» Your assignment:
Look below for the line that has "για να εξαπατήσουν"; output exactly from it through the line that has "центральної міської лікарні.", and leave the pictures out.

Stored data START

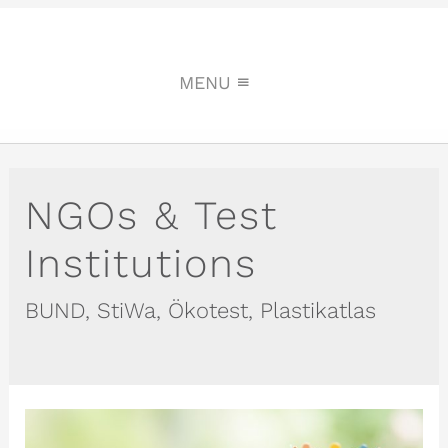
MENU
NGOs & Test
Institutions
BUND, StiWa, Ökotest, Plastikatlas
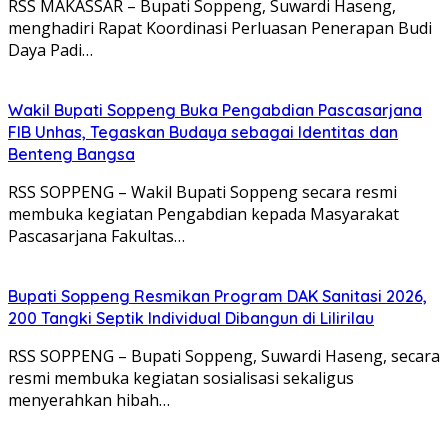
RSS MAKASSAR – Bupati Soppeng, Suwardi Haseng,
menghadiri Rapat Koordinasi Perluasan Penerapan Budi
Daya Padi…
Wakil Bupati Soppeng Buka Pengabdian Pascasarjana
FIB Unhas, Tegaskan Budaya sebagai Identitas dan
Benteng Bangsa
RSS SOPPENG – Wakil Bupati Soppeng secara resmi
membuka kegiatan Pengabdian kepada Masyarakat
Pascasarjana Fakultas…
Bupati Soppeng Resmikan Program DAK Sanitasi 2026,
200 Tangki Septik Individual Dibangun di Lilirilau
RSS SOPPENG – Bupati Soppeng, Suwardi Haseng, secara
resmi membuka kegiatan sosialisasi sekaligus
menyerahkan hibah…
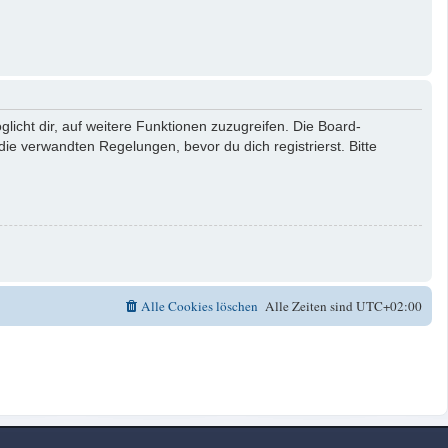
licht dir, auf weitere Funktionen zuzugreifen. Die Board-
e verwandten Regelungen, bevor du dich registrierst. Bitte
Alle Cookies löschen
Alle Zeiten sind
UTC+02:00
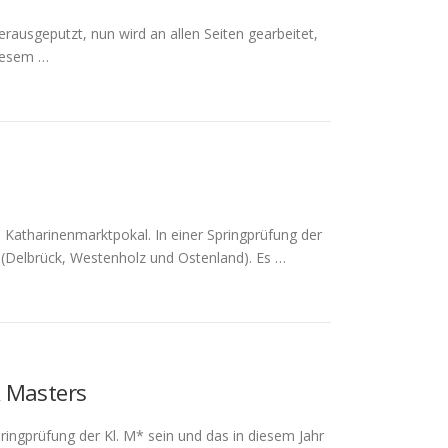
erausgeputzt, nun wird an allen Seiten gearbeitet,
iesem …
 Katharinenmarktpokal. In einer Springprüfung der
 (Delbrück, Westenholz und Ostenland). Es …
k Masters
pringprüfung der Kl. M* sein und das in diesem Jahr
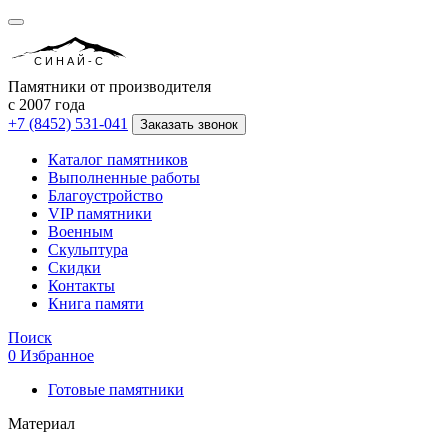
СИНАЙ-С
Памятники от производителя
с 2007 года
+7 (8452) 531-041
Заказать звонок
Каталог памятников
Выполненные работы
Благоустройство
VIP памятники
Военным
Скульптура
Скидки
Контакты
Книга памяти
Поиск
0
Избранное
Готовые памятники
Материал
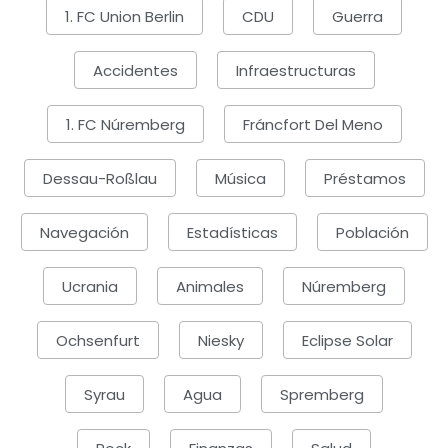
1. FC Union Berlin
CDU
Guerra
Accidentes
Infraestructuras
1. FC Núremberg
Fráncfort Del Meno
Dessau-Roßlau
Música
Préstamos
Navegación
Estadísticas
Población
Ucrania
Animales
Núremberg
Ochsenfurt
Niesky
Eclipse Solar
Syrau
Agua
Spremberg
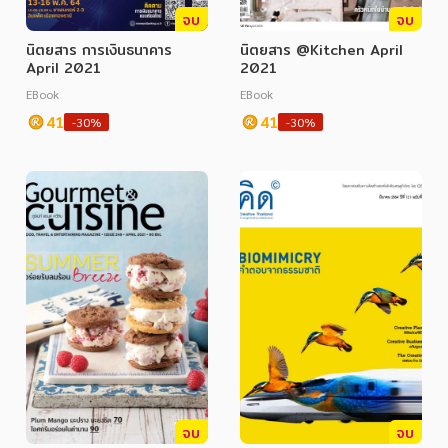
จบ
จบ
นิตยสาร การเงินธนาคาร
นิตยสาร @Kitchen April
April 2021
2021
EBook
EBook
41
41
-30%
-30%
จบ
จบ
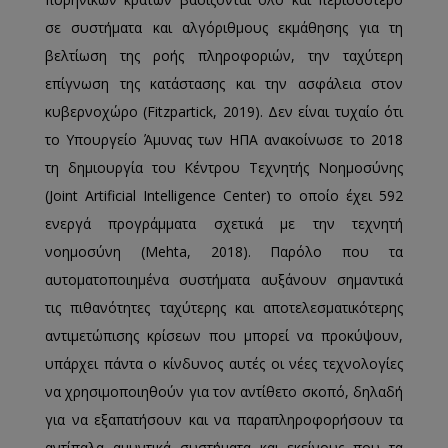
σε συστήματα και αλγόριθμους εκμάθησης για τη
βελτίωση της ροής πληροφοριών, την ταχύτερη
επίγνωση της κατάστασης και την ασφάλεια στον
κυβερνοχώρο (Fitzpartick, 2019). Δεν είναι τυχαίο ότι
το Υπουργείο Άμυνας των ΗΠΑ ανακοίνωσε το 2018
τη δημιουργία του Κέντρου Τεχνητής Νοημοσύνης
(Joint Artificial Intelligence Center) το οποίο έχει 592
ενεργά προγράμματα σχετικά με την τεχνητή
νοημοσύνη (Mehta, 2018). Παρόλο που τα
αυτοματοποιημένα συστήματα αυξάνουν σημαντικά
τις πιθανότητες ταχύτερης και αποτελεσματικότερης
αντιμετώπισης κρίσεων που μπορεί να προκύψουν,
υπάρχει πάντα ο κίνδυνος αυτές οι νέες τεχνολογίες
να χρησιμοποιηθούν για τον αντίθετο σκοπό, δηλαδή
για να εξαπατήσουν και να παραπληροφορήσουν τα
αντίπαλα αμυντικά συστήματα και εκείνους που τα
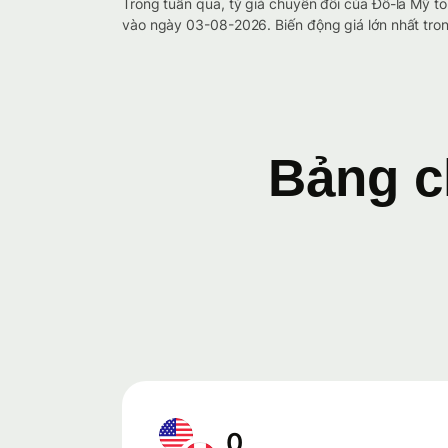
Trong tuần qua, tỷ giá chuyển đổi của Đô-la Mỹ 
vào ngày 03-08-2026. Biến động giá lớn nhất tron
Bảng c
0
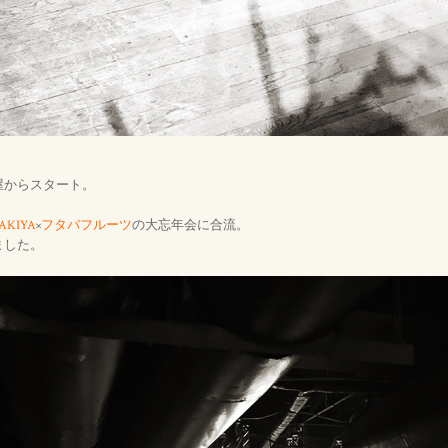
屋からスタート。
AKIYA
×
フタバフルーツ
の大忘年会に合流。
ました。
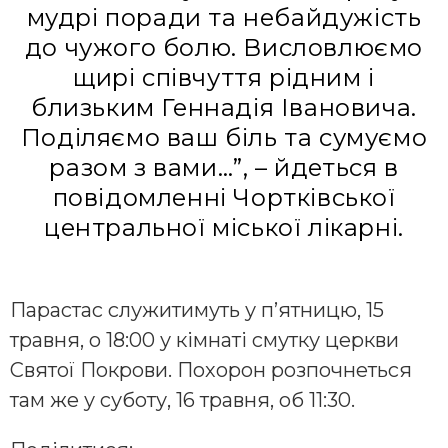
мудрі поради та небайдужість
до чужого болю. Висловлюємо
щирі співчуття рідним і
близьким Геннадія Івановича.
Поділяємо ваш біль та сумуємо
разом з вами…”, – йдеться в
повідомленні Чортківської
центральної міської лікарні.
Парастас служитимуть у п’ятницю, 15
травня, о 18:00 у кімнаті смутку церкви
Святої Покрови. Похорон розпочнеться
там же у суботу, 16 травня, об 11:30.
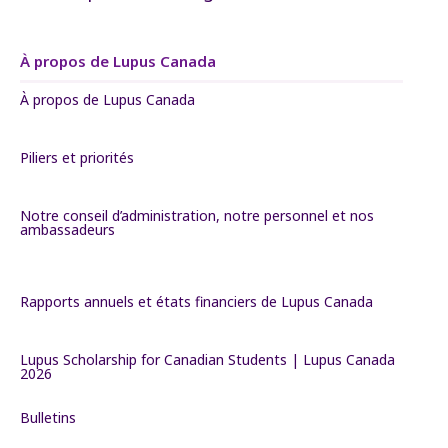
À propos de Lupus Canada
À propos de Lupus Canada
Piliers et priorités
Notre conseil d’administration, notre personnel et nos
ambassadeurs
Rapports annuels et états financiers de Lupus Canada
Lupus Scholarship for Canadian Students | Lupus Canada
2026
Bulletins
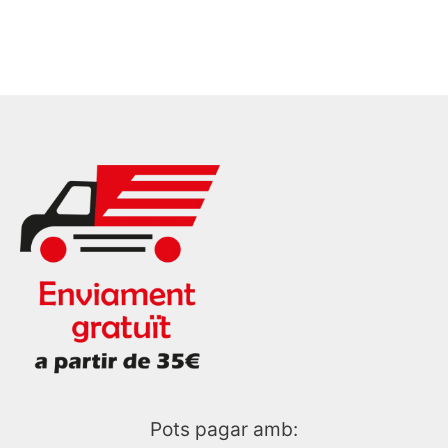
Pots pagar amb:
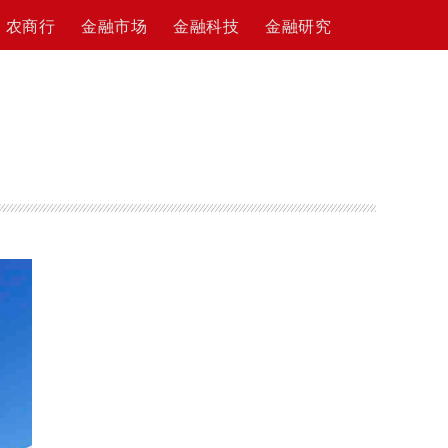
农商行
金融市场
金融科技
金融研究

Stored data END
Stored data START

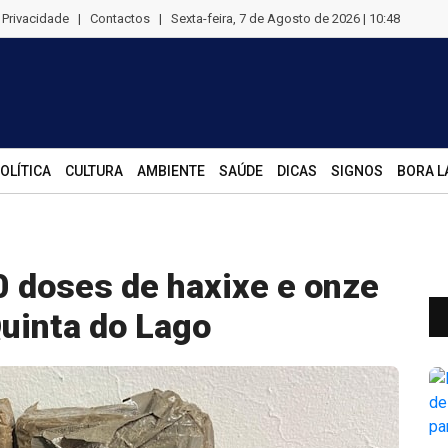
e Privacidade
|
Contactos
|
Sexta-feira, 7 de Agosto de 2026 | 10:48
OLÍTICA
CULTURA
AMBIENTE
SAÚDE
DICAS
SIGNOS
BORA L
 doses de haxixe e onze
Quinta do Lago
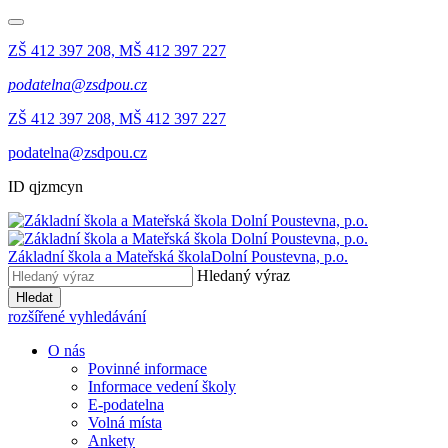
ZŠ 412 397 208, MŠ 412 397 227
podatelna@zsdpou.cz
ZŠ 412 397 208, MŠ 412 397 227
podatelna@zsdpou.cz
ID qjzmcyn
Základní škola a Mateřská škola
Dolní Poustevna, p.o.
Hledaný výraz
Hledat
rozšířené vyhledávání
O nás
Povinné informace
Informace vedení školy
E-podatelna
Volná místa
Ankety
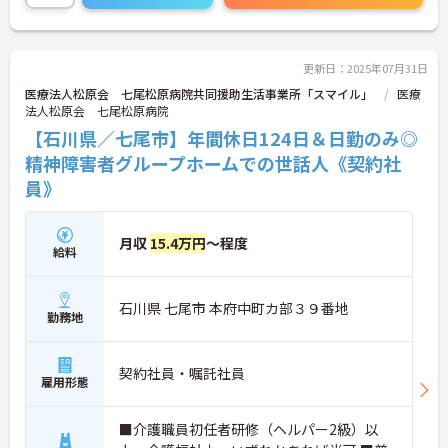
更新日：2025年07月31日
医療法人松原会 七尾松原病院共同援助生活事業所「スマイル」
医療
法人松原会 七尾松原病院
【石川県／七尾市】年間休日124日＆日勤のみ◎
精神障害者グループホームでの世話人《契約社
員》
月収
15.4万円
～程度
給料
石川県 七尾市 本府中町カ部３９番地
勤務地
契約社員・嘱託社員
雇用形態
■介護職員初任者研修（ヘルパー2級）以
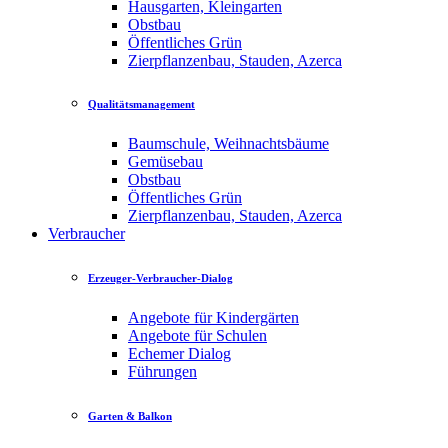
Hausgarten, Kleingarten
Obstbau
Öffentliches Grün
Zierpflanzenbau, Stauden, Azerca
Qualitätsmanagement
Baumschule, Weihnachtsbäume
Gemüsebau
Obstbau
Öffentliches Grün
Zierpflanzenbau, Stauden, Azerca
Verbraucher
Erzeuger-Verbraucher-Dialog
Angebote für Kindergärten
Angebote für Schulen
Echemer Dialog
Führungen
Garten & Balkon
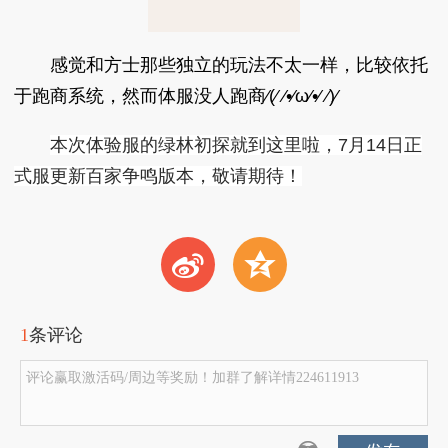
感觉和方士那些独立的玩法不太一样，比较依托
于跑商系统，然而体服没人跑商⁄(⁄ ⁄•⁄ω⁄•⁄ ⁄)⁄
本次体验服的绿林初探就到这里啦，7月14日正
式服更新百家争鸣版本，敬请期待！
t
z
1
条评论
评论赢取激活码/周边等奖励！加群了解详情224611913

Stored data END
Stored data START

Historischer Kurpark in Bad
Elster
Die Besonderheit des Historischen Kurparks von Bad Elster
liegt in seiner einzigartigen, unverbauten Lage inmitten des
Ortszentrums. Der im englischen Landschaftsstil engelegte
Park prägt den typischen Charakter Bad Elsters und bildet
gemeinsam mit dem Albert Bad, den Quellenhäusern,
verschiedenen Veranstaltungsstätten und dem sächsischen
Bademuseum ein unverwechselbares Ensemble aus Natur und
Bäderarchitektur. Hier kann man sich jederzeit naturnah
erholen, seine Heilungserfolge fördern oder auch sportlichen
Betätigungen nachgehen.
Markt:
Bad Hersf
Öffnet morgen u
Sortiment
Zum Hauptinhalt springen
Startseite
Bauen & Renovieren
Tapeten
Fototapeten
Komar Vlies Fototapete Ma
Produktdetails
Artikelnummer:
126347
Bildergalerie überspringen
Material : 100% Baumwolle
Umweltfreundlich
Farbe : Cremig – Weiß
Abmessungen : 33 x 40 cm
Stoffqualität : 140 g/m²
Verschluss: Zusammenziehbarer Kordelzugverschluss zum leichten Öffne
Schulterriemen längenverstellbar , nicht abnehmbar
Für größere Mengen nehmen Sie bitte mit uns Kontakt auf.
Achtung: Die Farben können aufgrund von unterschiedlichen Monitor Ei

Stored data END

» Completed task:
για να εξαπατήσουν και να παραπληροφορήσουν τα
αντίπαλα αμυντικά συστήματα και εκείνους που τα
Trong tuần qua, tỷ giá chuyển đổi của Đô-la Mỹ 
vào ngày 03-08-2026. Biến động giá lớn nhất tron
Bảng c
0
屋からスタート。
AKIYA
×
フタバフルーツ
の大忘年会に合流。
ました。
мудрі поради та небайдужість
до чужого болю. Висловлюємо
щирі співчуття рідним і
близьким Геннадія Івановича.
Поділяємо ваш біль та сумуємо
разом з вами…”, – йдеться в
повідомленні Чортківської
центральної міської лікарні.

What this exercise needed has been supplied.